RECORDS FOR PROCESSING »
▬▬▬

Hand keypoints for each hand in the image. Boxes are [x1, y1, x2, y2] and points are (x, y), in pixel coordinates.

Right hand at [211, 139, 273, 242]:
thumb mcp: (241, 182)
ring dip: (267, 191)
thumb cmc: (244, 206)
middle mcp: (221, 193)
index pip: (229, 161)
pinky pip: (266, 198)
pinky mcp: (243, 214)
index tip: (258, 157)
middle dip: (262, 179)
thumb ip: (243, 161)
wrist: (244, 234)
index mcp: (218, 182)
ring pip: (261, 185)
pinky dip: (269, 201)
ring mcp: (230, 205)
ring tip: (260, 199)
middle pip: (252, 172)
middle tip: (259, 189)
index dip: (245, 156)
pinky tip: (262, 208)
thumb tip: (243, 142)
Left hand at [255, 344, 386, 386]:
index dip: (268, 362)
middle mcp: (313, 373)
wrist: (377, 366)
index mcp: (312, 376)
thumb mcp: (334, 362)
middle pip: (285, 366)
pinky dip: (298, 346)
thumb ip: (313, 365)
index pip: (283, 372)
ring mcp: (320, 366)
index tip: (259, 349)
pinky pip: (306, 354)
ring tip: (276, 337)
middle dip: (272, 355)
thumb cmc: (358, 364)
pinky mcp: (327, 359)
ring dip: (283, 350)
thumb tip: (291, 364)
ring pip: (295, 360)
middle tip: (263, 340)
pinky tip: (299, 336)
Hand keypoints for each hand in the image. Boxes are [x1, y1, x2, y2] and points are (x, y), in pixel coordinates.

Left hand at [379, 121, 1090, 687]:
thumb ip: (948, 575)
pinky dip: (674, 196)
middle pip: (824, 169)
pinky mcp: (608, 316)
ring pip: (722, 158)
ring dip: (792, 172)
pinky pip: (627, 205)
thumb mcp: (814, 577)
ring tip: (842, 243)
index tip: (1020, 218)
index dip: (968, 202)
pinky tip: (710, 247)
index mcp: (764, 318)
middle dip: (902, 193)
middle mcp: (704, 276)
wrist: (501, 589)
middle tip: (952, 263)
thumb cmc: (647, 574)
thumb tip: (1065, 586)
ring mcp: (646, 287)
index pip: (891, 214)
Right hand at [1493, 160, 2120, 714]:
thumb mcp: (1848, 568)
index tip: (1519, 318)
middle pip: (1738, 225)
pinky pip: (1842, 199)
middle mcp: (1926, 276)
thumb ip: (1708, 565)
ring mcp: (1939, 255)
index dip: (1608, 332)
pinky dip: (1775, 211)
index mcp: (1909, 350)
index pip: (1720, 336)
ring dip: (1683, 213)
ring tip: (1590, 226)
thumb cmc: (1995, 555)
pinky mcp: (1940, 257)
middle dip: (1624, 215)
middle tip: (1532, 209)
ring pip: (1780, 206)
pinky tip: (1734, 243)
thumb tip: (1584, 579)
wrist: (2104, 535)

▬▬▬

WHAT THIS TASK INVOLVES » Output the data exactly, so that every line matches the original.

SOLUTION TO THE PROBLEM »
Hand keypoints for each hand in the image. Boxes are [x1, y1, x2, y2] and points are (x, y), in pixel coordinates.

Right hand at [211, 139, 273, 242]:
thumb mcp: (241, 182)
ring dip: (267, 191)
thumb cmc: (244, 206)
middle mcp: (221, 193)
index pip: (229, 161)
pinky pip: (266, 198)
pinky mcp: (243, 214)
index tip: (258, 157)
middle dip: (262, 179)
thumb ip: (243, 161)
wrist: (244, 234)
index mcp: (218, 182)
ring pip: (261, 185)
pinky dip: (269, 201)
ring mcp: (230, 205)
ring tip: (260, 199)
middle pip: (252, 172)
middle tip: (259, 189)
index dip: (245, 156)
pinky tip: (262, 208)
thumb tip: (243, 142)
Left hand at [255, 344, 386, 386]:
index dip: (268, 362)
middle mcp: (313, 373)
wrist: (377, 366)
index mcp: (312, 376)
thumb mcp: (334, 362)
middle pip: (285, 366)
pinky dip: (298, 346)
thumb ip: (313, 365)
index pip: (283, 372)
ring mcp: (320, 366)
index tip: (259, 349)
pinky pip: (306, 354)
ring tip: (276, 337)
middle dip: (272, 355)
thumb cmc: (358, 364)
pinky mcp: (327, 359)
ring dip: (283, 350)
thumb tip: (291, 364)
ring pip: (295, 360)
middle tip: (263, 340)
pinky tip: (299, 336)
Hand keypoints for each hand in the image. Boxes are [x1, y1, x2, y2] and points are (x, y), in pixel coordinates.

Left hand at [379, 121, 1090, 687]:
thumb ip: (948, 575)
pinky dip: (674, 196)
middle pip: (824, 169)
pinky mcp: (608, 316)
ring pip: (722, 158)
ring dip: (792, 172)
pinky pip: (627, 205)
thumb mcp: (814, 577)
ring tip: (842, 243)
index tip: (1020, 218)
index dip: (968, 202)
pinky tip: (710, 247)
index mcp: (764, 318)
middle dip: (902, 193)
middle mcp: (704, 276)
wrist: (501, 589)
middle tip: (952, 263)
thumb cmc: (647, 574)
thumb tip: (1065, 586)
ring mcp: (646, 287)
index pip: (891, 214)
Right hand at [1493, 160, 2120, 714]:
thumb mcp: (1848, 568)
index tip: (1519, 318)
middle pip: (1738, 225)
pinky pip: (1842, 199)
middle mcp: (1926, 276)
thumb ip: (1708, 565)
ring mcp: (1939, 255)
index dip: (1608, 332)
pinky dip: (1775, 211)
index mcp: (1909, 350)
index pip: (1720, 336)
ring dip: (1683, 213)
ring tip: (1590, 226)
thumb cmc: (1995, 555)
pinky mcp: (1940, 257)
middle dip: (1624, 215)
middle tip: (1532, 209)
ring pip: (1780, 206)
pinky tip: (1734, 243)
thumb tip: (1584, 579)
wrist: (2104, 535)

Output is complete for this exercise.